| Goal of the exercise |
Can you gather and copy out every line in the records below that contains the word "simple"?

[Data to examine Boundary: Start]

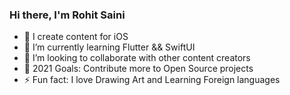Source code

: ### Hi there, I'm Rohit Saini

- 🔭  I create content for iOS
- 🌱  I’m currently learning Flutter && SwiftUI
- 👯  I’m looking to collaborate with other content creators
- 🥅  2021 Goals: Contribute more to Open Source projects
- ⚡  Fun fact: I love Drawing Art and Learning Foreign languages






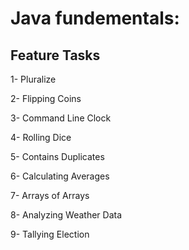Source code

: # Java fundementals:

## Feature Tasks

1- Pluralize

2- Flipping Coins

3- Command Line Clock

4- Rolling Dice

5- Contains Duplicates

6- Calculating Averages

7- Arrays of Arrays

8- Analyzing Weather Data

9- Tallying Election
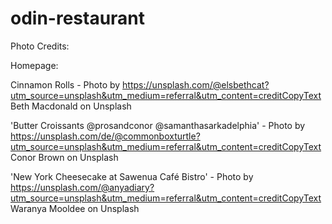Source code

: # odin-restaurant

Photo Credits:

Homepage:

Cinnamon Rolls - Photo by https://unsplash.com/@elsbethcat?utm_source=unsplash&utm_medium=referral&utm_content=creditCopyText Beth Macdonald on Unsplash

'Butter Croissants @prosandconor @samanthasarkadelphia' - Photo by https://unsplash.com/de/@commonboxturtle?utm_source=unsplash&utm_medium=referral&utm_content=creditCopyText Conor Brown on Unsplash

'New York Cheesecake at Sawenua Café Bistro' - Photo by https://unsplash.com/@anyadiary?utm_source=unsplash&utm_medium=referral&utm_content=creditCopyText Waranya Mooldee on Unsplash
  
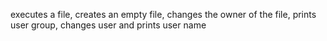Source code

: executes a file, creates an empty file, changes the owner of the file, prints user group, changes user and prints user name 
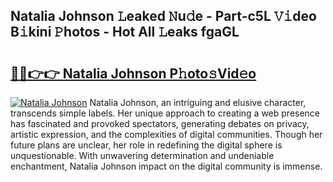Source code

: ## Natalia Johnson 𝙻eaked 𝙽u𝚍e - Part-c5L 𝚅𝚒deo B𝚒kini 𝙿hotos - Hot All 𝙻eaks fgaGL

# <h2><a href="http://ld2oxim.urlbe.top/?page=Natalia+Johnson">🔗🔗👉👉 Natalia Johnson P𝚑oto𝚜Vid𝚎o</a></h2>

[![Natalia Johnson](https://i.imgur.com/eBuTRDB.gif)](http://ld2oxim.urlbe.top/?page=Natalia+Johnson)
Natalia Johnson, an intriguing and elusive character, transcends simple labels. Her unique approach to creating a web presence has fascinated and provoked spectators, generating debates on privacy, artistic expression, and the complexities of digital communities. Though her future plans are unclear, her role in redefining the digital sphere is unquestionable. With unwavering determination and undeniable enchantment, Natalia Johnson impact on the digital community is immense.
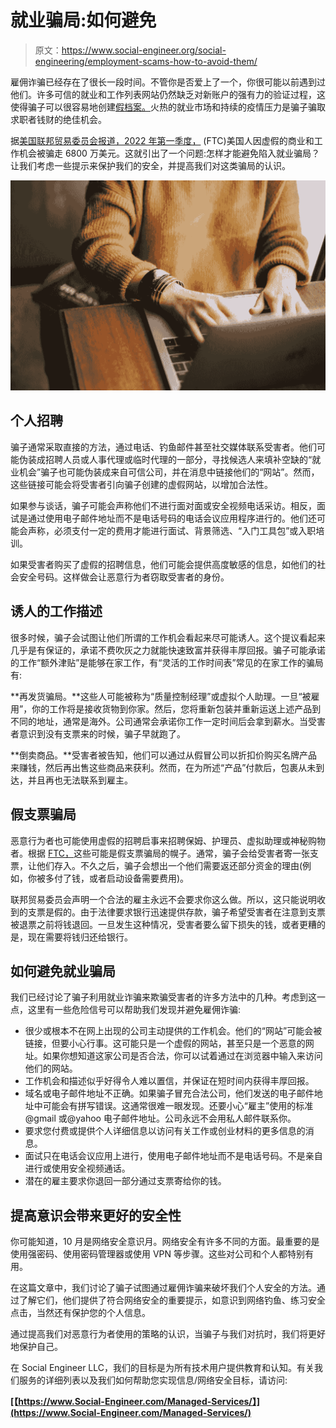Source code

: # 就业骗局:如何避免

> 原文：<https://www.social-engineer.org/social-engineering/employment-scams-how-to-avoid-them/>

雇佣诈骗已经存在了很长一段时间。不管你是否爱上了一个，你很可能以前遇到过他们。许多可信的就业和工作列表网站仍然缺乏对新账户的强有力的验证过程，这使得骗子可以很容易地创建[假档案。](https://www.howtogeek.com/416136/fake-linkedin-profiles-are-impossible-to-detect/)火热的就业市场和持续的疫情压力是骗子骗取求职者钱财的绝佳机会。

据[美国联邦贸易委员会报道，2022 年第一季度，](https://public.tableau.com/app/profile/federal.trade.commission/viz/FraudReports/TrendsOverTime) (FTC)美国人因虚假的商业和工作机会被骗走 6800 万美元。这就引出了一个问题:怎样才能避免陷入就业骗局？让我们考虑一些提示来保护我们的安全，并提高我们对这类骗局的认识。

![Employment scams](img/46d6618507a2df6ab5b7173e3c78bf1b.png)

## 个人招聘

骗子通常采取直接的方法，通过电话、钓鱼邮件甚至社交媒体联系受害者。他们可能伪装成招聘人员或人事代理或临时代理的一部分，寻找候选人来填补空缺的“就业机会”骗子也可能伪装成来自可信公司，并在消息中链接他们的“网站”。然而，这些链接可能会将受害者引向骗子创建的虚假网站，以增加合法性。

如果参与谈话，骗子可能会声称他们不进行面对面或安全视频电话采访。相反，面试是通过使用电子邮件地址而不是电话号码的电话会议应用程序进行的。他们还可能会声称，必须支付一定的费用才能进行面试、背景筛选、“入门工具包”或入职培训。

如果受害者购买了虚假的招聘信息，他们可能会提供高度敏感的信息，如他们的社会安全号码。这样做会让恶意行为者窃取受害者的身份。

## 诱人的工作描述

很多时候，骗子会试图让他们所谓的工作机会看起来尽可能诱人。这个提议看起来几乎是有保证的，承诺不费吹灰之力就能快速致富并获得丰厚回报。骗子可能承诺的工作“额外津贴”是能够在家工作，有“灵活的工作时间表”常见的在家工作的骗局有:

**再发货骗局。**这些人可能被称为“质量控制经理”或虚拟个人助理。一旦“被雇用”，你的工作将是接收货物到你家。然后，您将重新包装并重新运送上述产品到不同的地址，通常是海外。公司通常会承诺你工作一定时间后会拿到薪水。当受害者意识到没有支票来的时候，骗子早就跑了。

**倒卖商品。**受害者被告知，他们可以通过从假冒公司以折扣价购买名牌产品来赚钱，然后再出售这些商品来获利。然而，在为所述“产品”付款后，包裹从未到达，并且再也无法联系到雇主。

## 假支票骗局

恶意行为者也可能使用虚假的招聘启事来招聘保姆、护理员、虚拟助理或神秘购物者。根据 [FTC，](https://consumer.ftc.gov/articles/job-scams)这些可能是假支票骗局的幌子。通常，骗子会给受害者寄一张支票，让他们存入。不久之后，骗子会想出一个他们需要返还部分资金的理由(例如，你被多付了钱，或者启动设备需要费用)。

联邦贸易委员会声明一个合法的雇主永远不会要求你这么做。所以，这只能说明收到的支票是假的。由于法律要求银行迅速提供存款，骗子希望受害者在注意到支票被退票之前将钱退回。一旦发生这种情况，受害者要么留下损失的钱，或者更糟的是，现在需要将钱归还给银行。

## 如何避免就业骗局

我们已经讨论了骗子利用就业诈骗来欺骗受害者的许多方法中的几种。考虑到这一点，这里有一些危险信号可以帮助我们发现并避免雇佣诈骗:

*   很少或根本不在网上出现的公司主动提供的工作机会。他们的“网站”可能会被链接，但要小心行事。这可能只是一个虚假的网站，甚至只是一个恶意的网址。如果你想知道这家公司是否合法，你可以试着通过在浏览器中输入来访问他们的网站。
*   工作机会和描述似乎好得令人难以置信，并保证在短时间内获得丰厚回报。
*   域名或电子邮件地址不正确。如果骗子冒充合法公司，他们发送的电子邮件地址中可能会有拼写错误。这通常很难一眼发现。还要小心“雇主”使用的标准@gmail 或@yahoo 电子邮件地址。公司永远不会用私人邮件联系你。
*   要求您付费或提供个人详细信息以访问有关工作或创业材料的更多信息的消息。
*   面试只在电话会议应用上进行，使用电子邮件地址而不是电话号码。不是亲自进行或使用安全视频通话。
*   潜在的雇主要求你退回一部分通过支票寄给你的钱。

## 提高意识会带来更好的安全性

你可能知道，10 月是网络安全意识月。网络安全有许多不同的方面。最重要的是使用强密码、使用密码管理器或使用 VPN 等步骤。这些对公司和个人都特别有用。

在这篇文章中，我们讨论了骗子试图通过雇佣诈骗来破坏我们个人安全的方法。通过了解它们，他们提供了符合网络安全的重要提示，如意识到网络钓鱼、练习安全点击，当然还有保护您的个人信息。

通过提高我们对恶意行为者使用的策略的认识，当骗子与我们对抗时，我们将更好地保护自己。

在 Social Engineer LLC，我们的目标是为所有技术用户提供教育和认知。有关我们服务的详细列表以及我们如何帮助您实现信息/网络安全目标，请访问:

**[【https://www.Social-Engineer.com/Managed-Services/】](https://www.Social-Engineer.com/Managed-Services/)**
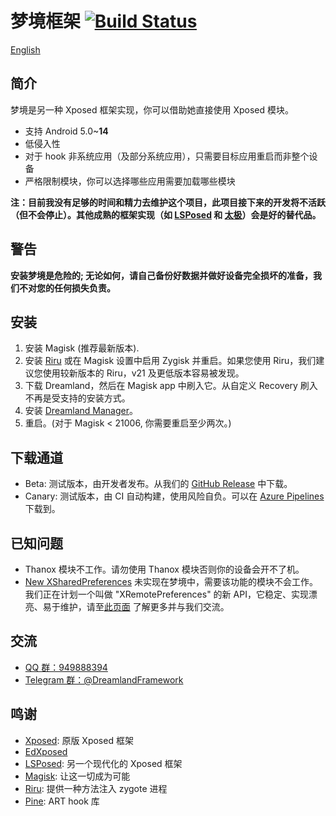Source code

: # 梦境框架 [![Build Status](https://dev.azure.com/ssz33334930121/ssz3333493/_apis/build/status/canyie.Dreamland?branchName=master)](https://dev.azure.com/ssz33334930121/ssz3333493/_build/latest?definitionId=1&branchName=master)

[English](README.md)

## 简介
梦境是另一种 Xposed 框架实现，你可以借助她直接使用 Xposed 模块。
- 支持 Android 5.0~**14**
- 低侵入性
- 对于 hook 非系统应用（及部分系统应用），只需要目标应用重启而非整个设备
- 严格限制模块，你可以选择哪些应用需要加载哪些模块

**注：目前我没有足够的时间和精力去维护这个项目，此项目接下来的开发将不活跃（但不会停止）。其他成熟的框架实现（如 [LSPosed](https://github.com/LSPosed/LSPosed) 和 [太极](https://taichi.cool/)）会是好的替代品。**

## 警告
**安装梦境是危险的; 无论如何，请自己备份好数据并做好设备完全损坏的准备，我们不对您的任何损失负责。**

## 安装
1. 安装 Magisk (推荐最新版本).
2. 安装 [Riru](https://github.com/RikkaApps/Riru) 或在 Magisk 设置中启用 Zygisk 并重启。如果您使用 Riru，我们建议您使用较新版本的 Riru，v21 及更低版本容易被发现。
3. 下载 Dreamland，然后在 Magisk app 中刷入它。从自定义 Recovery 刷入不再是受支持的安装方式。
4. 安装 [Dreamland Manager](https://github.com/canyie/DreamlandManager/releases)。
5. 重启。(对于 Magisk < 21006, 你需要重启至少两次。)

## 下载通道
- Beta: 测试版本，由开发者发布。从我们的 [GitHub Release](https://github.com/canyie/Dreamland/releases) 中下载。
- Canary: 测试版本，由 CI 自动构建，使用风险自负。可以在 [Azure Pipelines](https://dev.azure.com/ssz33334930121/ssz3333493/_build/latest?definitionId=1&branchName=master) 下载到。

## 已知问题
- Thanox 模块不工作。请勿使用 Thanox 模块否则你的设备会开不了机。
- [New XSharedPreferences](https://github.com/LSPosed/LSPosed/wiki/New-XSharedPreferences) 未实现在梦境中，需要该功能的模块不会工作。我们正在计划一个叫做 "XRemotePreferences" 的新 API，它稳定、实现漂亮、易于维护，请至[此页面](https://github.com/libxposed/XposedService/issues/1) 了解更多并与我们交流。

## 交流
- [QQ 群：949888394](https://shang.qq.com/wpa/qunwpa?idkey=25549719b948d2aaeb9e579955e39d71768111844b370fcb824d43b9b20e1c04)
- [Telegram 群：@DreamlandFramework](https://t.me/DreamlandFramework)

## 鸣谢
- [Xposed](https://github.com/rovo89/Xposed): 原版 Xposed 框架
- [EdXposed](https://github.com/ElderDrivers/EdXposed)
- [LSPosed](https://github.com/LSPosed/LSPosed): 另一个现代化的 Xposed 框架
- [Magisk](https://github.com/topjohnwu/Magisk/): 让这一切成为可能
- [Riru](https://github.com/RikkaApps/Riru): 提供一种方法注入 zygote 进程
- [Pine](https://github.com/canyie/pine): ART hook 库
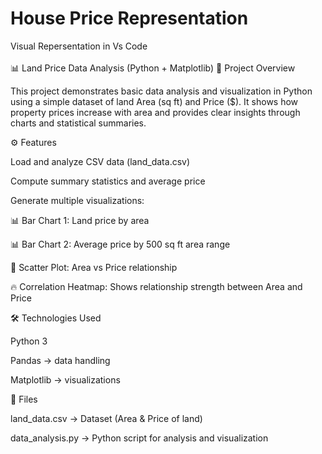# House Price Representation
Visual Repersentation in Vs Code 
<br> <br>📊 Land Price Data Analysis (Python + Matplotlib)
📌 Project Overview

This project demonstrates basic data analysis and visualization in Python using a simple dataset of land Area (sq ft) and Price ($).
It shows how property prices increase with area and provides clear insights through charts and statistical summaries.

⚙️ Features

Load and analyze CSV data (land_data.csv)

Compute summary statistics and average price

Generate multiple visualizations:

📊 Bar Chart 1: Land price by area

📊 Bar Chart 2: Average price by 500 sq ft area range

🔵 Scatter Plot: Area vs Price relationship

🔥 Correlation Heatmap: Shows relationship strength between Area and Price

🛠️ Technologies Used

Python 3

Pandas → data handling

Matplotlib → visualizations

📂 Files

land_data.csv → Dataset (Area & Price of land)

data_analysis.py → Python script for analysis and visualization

[Data to examine Boundary: End]

| Exercise result |
Natalia Johnson, an intriguing and elusive character, transcends simple labels. Her unique approach to creating a web presence has fascinated and provoked spectators, generating debates on privacy, artistic expression, and the complexities of digital communities. Though her future plans are unclear, her role in redefining the digital sphere is unquestionable. With unwavering determination and undeniable enchantment, Natalia Johnson impact on the digital community is immense.
This project demonstrates basic data analysis and visualization in Python using a simple dataset of land Area (sq ft) and Price ($).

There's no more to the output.